BLAKE3 is a cryptographic hash function that is:

  • Much faster than MD5, SHA-1, SHA-2, SHA-3, and BLAKE2.
  • Secure, unlike MD5 and SHA-1. And secure against length extension, unlike SHA-2.
  • Highly parallelizable across any number of threads and SIMD lanes, because it's a Merkle tree on the inside.
  • Capable of verified streaming and incremental updates, again because it's a Merkle tree.
  • A PRF, MAC, KDF, and XOF, as well as a regular hash.
  • One algorithm with no variants, which is fast on x86-64 and also on smaller architectures.

Content-addressing

Content-addressing means that instead of addressing data by their location (for example with protocols like HTTP/HTTPS), it's referenced by their cryptographic hash. This makes it possible to make sure you actually received the correct data you are looking for without trusting anyone except the person who gave you the hash. It also makes all files immutable by default.

Verified streaming

To make verified streaming of large files possible, S5 uses the Bao implementation for BLAKE3 verified streaming. As mentioned earlier, BLAKE3 is a merkle tree on the inside - this makes it possible to verify the integrity of small parts of a file without having to download and hash the entire file first.

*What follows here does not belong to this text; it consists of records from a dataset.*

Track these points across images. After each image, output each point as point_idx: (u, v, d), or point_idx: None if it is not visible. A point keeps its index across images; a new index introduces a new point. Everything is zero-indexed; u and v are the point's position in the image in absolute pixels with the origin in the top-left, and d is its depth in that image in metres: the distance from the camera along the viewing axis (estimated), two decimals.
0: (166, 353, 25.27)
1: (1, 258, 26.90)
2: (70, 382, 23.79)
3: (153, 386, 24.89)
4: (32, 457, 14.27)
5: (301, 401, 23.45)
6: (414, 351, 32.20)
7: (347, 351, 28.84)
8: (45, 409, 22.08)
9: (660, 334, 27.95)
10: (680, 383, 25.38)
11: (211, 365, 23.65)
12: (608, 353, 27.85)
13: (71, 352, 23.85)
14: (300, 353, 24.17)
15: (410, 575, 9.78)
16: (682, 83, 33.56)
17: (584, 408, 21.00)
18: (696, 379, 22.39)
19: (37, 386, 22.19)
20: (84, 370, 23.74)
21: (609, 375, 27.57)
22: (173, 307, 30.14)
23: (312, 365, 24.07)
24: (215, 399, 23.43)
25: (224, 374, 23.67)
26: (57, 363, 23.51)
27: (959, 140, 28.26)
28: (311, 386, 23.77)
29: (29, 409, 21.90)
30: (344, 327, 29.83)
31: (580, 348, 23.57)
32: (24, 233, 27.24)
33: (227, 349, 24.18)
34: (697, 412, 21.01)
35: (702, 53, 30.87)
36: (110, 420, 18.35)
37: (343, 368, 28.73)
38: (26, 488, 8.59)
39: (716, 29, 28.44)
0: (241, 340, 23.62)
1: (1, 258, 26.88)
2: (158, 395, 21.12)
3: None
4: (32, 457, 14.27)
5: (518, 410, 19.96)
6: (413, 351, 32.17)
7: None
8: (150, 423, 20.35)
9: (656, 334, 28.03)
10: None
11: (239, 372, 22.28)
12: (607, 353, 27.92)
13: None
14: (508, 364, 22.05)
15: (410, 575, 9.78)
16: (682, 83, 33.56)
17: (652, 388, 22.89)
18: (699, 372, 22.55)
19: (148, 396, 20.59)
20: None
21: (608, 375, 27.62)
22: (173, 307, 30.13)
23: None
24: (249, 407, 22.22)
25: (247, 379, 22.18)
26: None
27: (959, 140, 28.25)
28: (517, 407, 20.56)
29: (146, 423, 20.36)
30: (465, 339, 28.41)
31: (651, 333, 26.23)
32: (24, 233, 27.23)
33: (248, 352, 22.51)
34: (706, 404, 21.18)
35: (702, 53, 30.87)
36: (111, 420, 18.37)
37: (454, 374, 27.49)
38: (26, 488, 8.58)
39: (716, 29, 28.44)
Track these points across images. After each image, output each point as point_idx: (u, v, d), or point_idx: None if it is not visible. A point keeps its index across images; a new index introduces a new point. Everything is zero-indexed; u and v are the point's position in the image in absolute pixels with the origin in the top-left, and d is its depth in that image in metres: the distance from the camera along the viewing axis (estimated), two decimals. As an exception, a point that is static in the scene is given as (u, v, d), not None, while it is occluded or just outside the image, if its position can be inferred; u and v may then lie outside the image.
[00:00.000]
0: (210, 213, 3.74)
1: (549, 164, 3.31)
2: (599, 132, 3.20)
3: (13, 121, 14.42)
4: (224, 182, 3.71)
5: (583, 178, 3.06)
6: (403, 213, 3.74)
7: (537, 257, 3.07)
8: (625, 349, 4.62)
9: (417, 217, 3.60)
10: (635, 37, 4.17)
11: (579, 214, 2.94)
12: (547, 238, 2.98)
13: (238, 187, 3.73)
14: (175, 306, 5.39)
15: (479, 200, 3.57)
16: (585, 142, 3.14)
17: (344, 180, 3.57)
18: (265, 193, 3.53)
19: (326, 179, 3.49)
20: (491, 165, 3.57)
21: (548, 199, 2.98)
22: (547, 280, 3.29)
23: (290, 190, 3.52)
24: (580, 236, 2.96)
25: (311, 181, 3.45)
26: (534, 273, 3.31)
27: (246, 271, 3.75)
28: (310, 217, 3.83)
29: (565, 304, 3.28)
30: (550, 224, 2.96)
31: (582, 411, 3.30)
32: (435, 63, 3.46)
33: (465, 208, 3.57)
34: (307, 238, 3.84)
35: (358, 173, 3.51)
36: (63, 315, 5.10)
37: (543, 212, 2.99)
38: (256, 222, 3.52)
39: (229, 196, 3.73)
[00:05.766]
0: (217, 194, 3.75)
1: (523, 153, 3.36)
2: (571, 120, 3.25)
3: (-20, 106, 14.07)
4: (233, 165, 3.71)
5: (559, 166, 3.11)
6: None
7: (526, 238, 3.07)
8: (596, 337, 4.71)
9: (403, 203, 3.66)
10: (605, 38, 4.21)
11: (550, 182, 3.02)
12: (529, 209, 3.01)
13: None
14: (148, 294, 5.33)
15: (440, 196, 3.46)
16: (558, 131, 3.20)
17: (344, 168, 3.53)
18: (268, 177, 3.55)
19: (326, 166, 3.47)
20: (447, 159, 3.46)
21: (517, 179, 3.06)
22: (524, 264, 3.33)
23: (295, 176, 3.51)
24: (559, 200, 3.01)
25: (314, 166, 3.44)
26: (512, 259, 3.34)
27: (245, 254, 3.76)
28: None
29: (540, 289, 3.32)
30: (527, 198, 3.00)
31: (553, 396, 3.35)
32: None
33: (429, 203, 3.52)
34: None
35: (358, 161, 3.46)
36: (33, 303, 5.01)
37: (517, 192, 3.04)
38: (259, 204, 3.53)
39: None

By default, S5 stores some layers of the Bao hash tree next to every stored file that is larger than 256 KiB (same path, but .obao extension). With the default layers, it's possible to verify chunks with a minimum size of 256 KiB from a file. So if you're for example streaming a large video file, your player only needs to download the first 256 KiB of the file before being able to show the first frame. The overhead of storing the tree is a bit less than 256 KiB per 1 GiB of stored data.

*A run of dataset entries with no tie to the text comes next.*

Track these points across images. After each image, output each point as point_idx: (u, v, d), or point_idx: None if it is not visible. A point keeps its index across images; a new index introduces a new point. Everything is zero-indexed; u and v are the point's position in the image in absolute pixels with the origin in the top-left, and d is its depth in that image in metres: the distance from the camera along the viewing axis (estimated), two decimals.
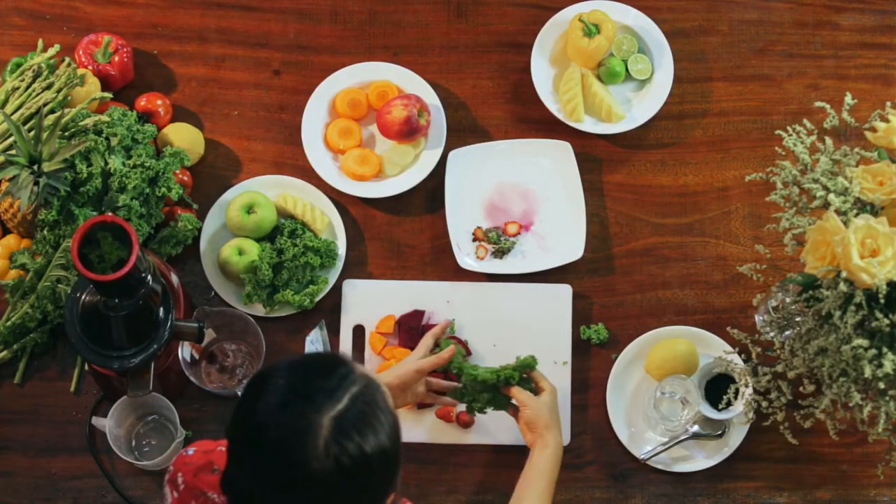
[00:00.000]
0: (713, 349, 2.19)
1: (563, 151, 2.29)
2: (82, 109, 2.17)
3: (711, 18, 2.39)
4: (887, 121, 1.86)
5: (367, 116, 2.33)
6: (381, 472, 1.49)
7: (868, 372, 1.76)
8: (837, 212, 1.80)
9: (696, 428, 2.16)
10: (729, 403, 2.10)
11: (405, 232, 2.28)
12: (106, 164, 2.14)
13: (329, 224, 2.26)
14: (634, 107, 2.32)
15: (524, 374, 2.07)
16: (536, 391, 2.07)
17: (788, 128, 1.95)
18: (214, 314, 2.10)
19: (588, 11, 2.32)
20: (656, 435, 2.18)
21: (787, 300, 2.05)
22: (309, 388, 1.45)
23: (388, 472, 1.51)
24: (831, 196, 1.81)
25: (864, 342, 1.76)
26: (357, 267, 2.26)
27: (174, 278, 2.06)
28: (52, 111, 2.16)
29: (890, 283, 1.75)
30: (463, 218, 2.27)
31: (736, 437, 2.17)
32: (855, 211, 1.81)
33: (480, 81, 2.36)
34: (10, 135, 2.10)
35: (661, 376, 2.16)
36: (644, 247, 2.28)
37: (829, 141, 1.92)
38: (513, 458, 2.18)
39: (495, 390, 2.06)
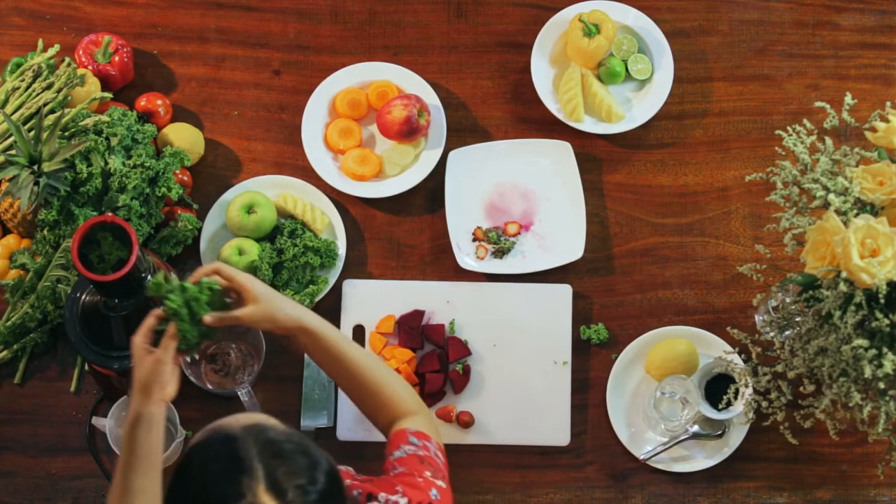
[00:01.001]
0: (713, 349, 2.19)
1: (563, 151, 2.29)
2: (82, 109, 2.17)
3: (711, 18, 2.39)
4: (887, 121, 1.86)
5: (367, 116, 2.33)
6: (336, 483, 1.48)
7: (868, 372, 1.76)
8: (837, 212, 1.80)
9: (696, 428, 2.16)
10: (729, 403, 2.10)
11: (405, 232, 2.28)
12: (106, 164, 2.14)
13: (329, 224, 2.26)
14: (634, 107, 2.32)
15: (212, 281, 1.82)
16: (240, 297, 1.83)
17: (788, 128, 1.95)
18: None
19: (588, 11, 2.32)
20: (656, 435, 2.18)
21: (787, 300, 2.05)
22: (224, 481, 1.42)
23: (338, 479, 1.49)
24: (831, 196, 1.81)
25: (864, 342, 1.76)
26: (357, 267, 2.26)
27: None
28: (52, 111, 2.16)
29: (890, 283, 1.75)
30: (463, 218, 2.27)
31: (736, 437, 2.17)
32: (855, 211, 1.81)
33: (480, 81, 2.36)
34: (10, 135, 2.10)
35: (661, 376, 2.16)
36: (644, 247, 2.28)
37: (829, 141, 1.92)
38: (512, 458, 2.18)
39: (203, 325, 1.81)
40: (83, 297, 1.96)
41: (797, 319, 1.96)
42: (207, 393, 2.14)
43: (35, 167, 2.04)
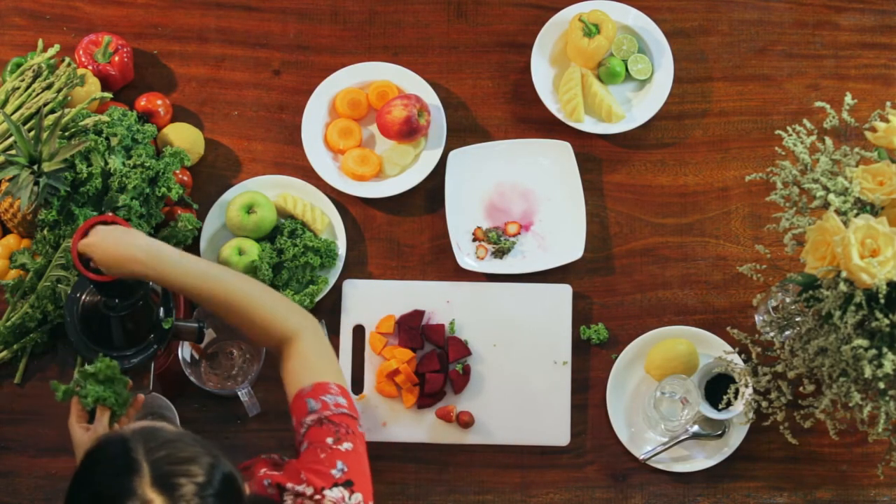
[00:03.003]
0: (713, 349, 2.19)
1: (563, 151, 2.29)
2: (82, 109, 2.17)
3: (711, 18, 2.39)
4: (887, 121, 1.86)
5: (367, 116, 2.33)
6: (232, 483, 1.48)
7: (868, 372, 1.76)
8: (837, 212, 1.80)
9: (696, 428, 2.16)
10: (729, 403, 2.10)
11: (405, 232, 2.28)
12: (106, 164, 2.14)
13: (329, 224, 2.26)
14: (634, 107, 2.32)
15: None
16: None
17: (788, 128, 1.95)
18: (214, 314, 2.09)
19: (588, 11, 2.32)
20: (656, 435, 2.18)
21: (787, 300, 2.05)
22: (113, 483, 1.44)
23: (234, 480, 1.49)
24: (831, 196, 1.81)
25: (864, 342, 1.76)
26: (357, 267, 2.26)
27: None
28: (52, 111, 2.16)
29: (890, 283, 1.75)
30: (463, 218, 2.27)
31: (736, 437, 2.17)
32: (855, 211, 1.81)
33: (480, 81, 2.36)
34: (10, 135, 2.10)
35: (661, 376, 2.16)
36: (644, 247, 2.28)
37: (829, 141, 1.92)
38: (513, 458, 2.18)
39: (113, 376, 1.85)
40: (83, 297, 1.95)
41: (797, 319, 1.96)
42: (207, 393, 2.14)
43: (35, 167, 2.04)
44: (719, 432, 2.17)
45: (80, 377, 1.83)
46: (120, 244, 1.76)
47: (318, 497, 1.64)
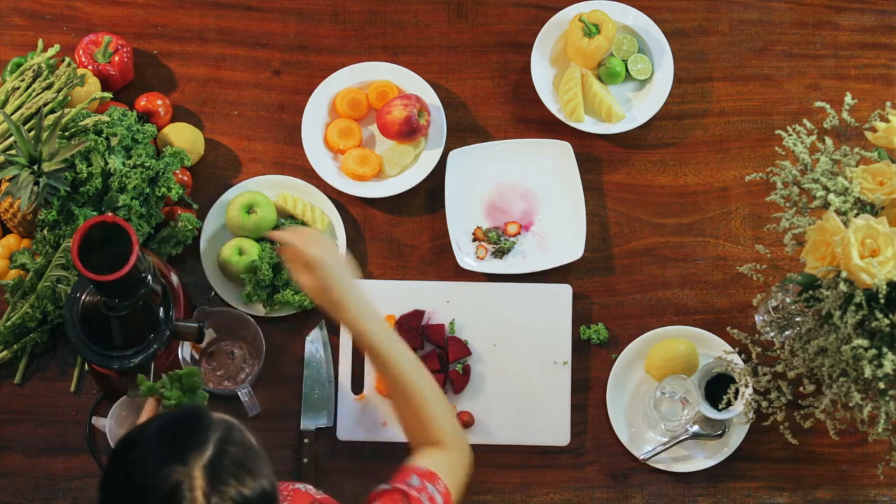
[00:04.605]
0: (713, 349, 2.19)
1: (563, 151, 2.29)
2: (82, 109, 2.17)
3: (711, 18, 2.39)
4: (887, 121, 1.86)
5: (367, 116, 2.33)
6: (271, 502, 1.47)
7: (868, 372, 1.76)
8: (837, 212, 1.80)
9: (696, 428, 2.16)
10: (729, 403, 2.10)
11: (405, 232, 2.28)
12: (106, 164, 2.14)
13: (329, 224, 2.26)
14: (634, 107, 2.32)
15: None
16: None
17: (788, 128, 1.95)
18: (214, 314, 2.10)
19: (588, 11, 2.32)
20: (656, 435, 2.18)
21: (787, 300, 2.05)
22: (173, 444, 1.43)
23: (275, 502, 1.48)
24: (831, 196, 1.81)
25: (864, 342, 1.76)
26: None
27: (174, 278, 2.06)
28: (52, 111, 2.16)
29: (890, 283, 1.75)
30: (463, 218, 2.28)
31: (736, 437, 2.17)
32: (855, 211, 1.81)
33: (480, 81, 2.36)
34: (10, 135, 2.10)
35: (661, 376, 2.16)
36: (644, 247, 2.28)
37: (829, 141, 1.92)
38: (513, 458, 2.18)
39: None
40: (83, 297, 1.95)
41: (797, 319, 1.96)
42: (207, 393, 2.13)
43: (35, 167, 2.04)
44: (719, 432, 2.17)
45: (167, 379, 1.81)
46: (338, 287, 1.79)
47: None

CIDs (Content identifiers)

Hash values produced by the BLAKE3 hash function have a size of 32 bytes, for example c4d27f80613c2dfdc4d9d013b43c181576e21cf9c2616295646df00db09fbd95 (hex-encoded).

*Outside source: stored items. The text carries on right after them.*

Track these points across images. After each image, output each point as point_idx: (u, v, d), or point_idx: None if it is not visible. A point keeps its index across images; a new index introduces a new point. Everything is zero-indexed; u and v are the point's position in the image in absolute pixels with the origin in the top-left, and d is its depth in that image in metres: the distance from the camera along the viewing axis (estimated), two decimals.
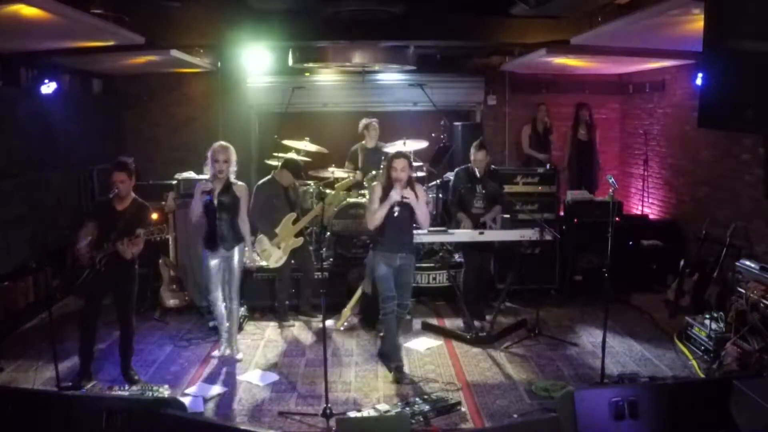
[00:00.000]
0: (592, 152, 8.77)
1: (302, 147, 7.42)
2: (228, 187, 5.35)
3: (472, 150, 6.13)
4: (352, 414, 4.41)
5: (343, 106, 9.33)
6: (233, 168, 5.36)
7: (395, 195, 4.92)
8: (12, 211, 6.35)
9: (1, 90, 6.33)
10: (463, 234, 5.96)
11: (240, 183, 5.43)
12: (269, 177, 6.46)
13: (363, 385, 5.03)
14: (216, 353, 5.59)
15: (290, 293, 6.59)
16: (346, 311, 6.25)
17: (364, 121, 7.84)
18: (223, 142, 5.38)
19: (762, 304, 4.99)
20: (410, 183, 5.05)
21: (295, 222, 6.26)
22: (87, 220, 4.99)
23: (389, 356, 5.26)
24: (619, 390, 3.87)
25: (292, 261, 6.40)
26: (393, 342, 5.29)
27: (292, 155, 7.19)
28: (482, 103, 9.47)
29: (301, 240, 6.30)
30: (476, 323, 6.10)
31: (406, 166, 4.98)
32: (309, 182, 7.47)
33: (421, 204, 5.07)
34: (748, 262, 5.42)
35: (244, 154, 8.91)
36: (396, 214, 5.01)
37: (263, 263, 6.39)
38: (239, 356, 5.55)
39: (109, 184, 4.93)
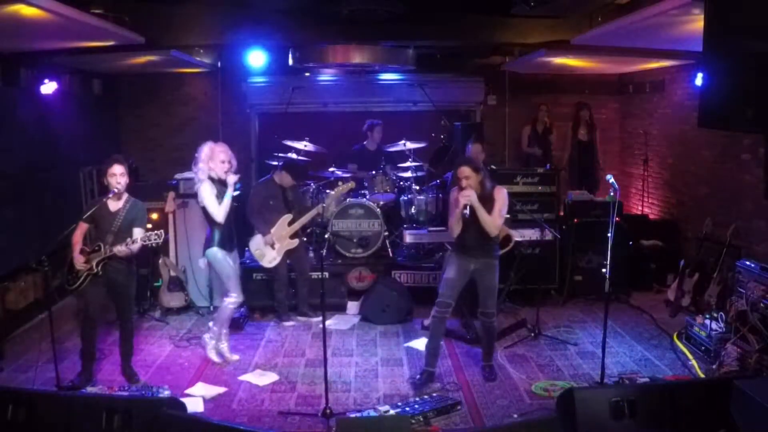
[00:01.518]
0: (592, 152, 8.77)
1: (302, 147, 7.43)
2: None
3: (468, 144, 6.13)
4: (352, 414, 4.41)
5: (343, 106, 9.33)
6: (235, 163, 5.32)
7: (462, 200, 4.74)
8: (12, 211, 6.35)
9: (1, 90, 6.33)
10: None
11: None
12: (267, 177, 6.46)
13: (363, 385, 5.04)
14: (218, 358, 5.47)
15: (289, 293, 6.59)
16: None
17: (369, 122, 7.85)
18: (220, 142, 5.33)
19: (762, 304, 4.99)
20: (483, 185, 4.86)
21: (291, 223, 6.25)
22: (81, 221, 4.97)
23: (426, 359, 5.10)
24: (619, 390, 3.87)
25: (288, 261, 6.40)
26: (432, 346, 5.06)
27: (291, 155, 7.21)
28: (482, 103, 9.47)
29: (296, 242, 6.29)
30: (476, 323, 6.09)
31: (470, 173, 4.79)
32: (309, 182, 7.48)
33: (496, 207, 4.82)
34: (748, 262, 5.42)
35: (244, 154, 8.94)
36: (468, 216, 4.79)
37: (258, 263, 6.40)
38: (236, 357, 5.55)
39: (106, 180, 4.89)
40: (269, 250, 6.19)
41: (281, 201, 6.33)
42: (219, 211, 5.18)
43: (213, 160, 5.18)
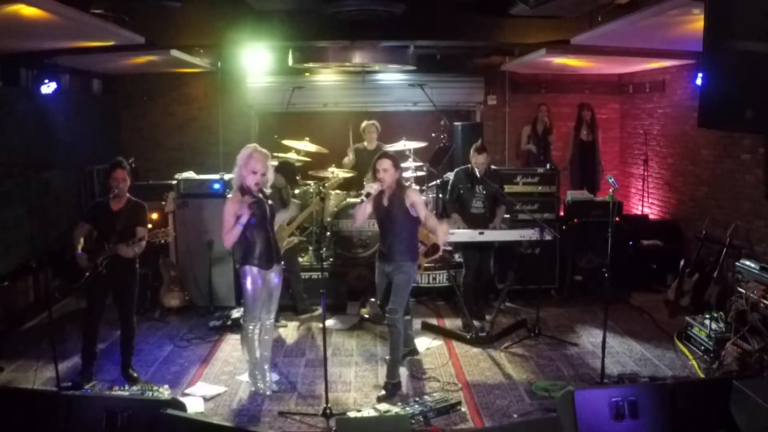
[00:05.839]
0: (594, 153, 8.77)
1: (302, 147, 7.43)
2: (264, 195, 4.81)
3: (472, 152, 6.12)
4: (352, 414, 4.41)
5: (343, 106, 9.34)
6: (271, 177, 4.80)
7: (368, 187, 4.72)
8: (12, 211, 6.35)
9: (1, 90, 6.33)
10: (463, 234, 5.95)
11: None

Instead of using this value directly, S5 prepends two additional bytes to reference raw files:

0x26 cidTypeRaw: This CID contains a raw file without any additional metadata

0x1f mhashBlake3Default: This CID contains a BLAKE3 hash of the file with the default 256-bit output size

You can find a list of all up-to-date magic bytes here: lib5:constants.dart

In addition to these two magic bytes, the size of the file (in bytes) is encoded with little-endian encoding and appended to the hash bytes. For example a file with 18657 bytes, would be encoded like this:

0x26 0x1f 0xc4d27f80613c2dfdc4d9d013b43c181576e21cf9c2616295646df00db09fbd95 0xe148
type hash blake3-256-hash                                                    filesize

So the length of a raw file CID depends on the filesize:

  • Files with a size of less than 256 bytes have a 35-byte CID
  • Files with a size of less than 64 KiB bytes have a 36-byte CID
  • Files with a size of less than 16 MiB bytes have a 37-byte CID
  • Files with a size of less than 4 GiB bytes have a 38-byte CID
  • ...
  • Files with a size of less than 16384 PiB have a 42-byte CID

Encoding the CID bytes to a human-readable form

S5 uses the multibase standard for encoding the CID bytes. Basically the first character indicates how the bytes are encoded, here's a list of which ones are supported by S5:

base32,            b,    rfc4648 case-insensitive - no padding
base58btc,         z,    base58 bitcoin
base64url,         u,    rfc4648 no padding

By default, base58btc with the z prefix is used for newly uploaded files because it's short and easy to copy.

So the CID from the example earlier would be encoded like this:

base58btc: zHnq5PTzaLbboBEvLzecUQQWSpyzuugykxfmxPv4P3ccDcGwnw
base32:    beyp4jut7qbqtylp5ytm5ae5uhqmbk5xcdt44eylcsvsg34anwcp33fpbja
base64url: uJh_E0n-AYTwt_cTZ0BO0PBgVduIc-cJhYpVkbfANsJ-9leFI

Media types

To make deduplication as efficient as possible, raw files on S5 do not contain any additional metadata like filenames or media types. You can append a file extension to your CID to stream/share a single file with the correct content type, for example zHnq5PTzaLbboBEvLzecUQQWSpyzuugykxfmxPv4P3ccDcGwnw.txt.

For other use cases, you should use one of the metadata formats.